動物福祉ありきで立法化していく欧州と違って、日本ではその必要性が認知されておらず、国際社会に歩調を合わせるにとどまっているといったことも書かれていました。方針としては、
1)すぐれた試験法を国際社会に送り出す、
2)3Rの中でも、削減に関する試験法の開発を進める
(うーん、これは代替ではなくて、動物は使うけれども数の少ない試験法を開発するという意味ですね…)
3)既存試験法の再点検を行う、
の3つが挙げられていました。
最後が「アジアにおける動物実験代替法の現状」。
アジア各国においても動物実験代替法への関心が高まっているとのことで、「それをうけた国際的整合性を持った法整備に我が国も注目しなければならない」とありました。(思わず強調)
また、欧州等をふくめた最近の国際情勢に、アジアも影響を受けざるをえないことなども書かれていました。

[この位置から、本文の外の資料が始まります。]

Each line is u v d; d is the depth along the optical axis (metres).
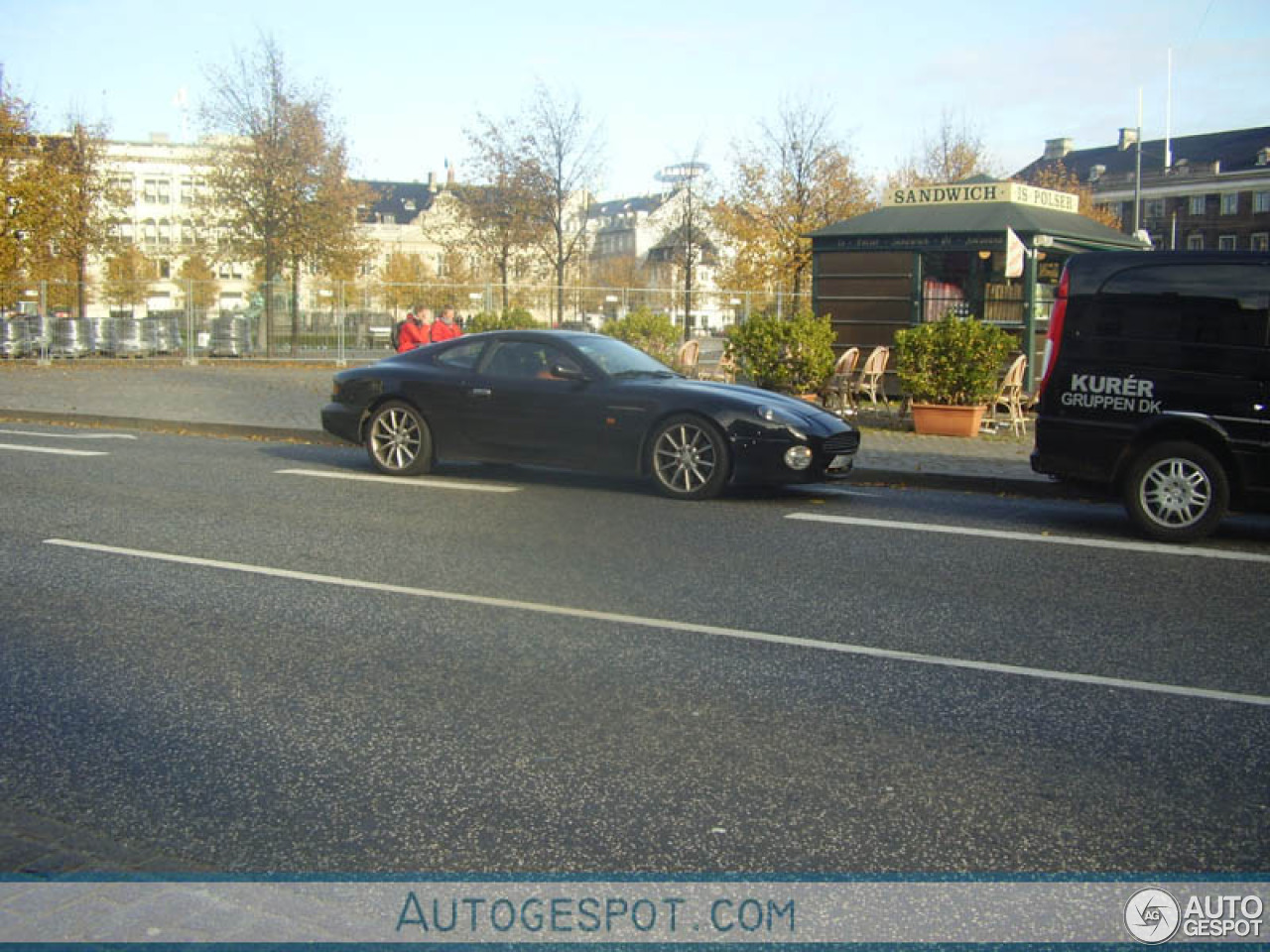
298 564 7.22
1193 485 8.14
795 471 9.67
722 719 4.54
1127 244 19.16
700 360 25.11
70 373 27.55
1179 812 3.73
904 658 5.35
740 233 38.78
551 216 42.38
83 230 46.50
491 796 3.83
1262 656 5.43
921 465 11.72
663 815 3.69
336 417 11.36
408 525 8.56
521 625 5.87
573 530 8.44
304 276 43.09
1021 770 4.06
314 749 4.24
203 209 42.56
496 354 10.79
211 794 3.85
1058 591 6.69
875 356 17.02
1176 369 8.19
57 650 5.45
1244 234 77.00
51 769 4.07
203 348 33.12
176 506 9.30
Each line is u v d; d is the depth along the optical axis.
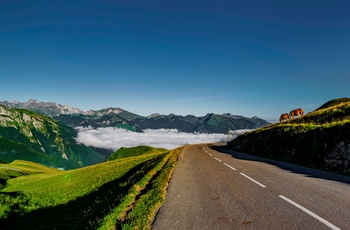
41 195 31.92
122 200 10.77
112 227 7.80
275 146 33.28
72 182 38.72
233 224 7.04
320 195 9.98
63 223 17.28
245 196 10.19
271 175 15.67
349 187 11.57
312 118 46.66
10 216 22.17
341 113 40.56
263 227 6.68
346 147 19.28
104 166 47.22
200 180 14.55
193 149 53.50
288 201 9.13
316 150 22.84
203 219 7.60
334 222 6.81
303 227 6.54
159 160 29.80
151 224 7.41
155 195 10.88
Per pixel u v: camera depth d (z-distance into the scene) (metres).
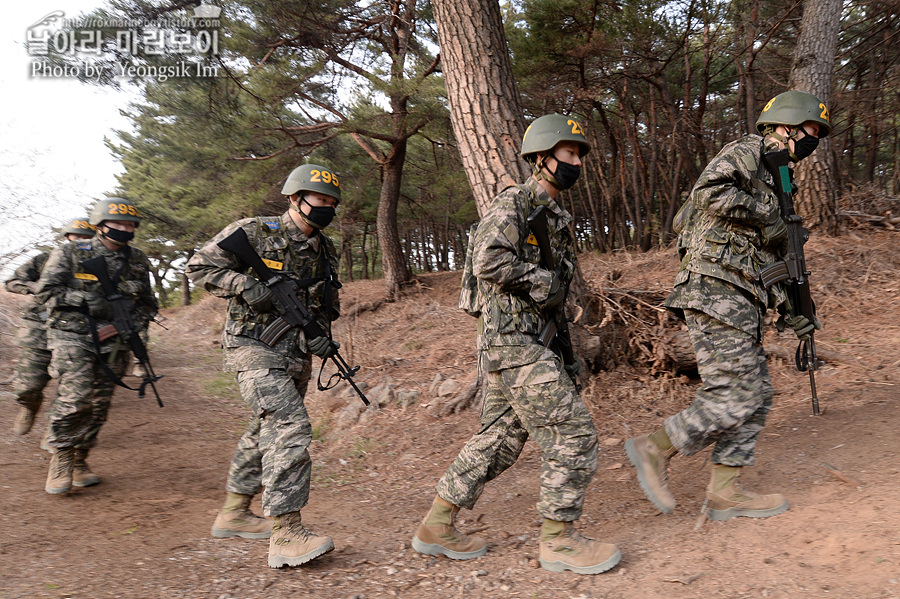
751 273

日本はあいかわらず、「国際的整合性を持った法整備」に対して科学界が抵抗を示しまくる旧態依然の状況ですから、アジアに追い抜いていかれるのではないかと、やはり少々不安になります。
国内の身内同士では「法律なんてなくても」のファジーな状態がぬるま湯でいやすいのかもしれないですが、法律がないことは必ず、動物実験を経た最終産品(たとえば薬)のイメージダウンにつながっていくと思います。
ちなみに、低廉な労働力を求めて、中国にCRO(医薬品開発業務受託機関)が多数つくられているそうです…。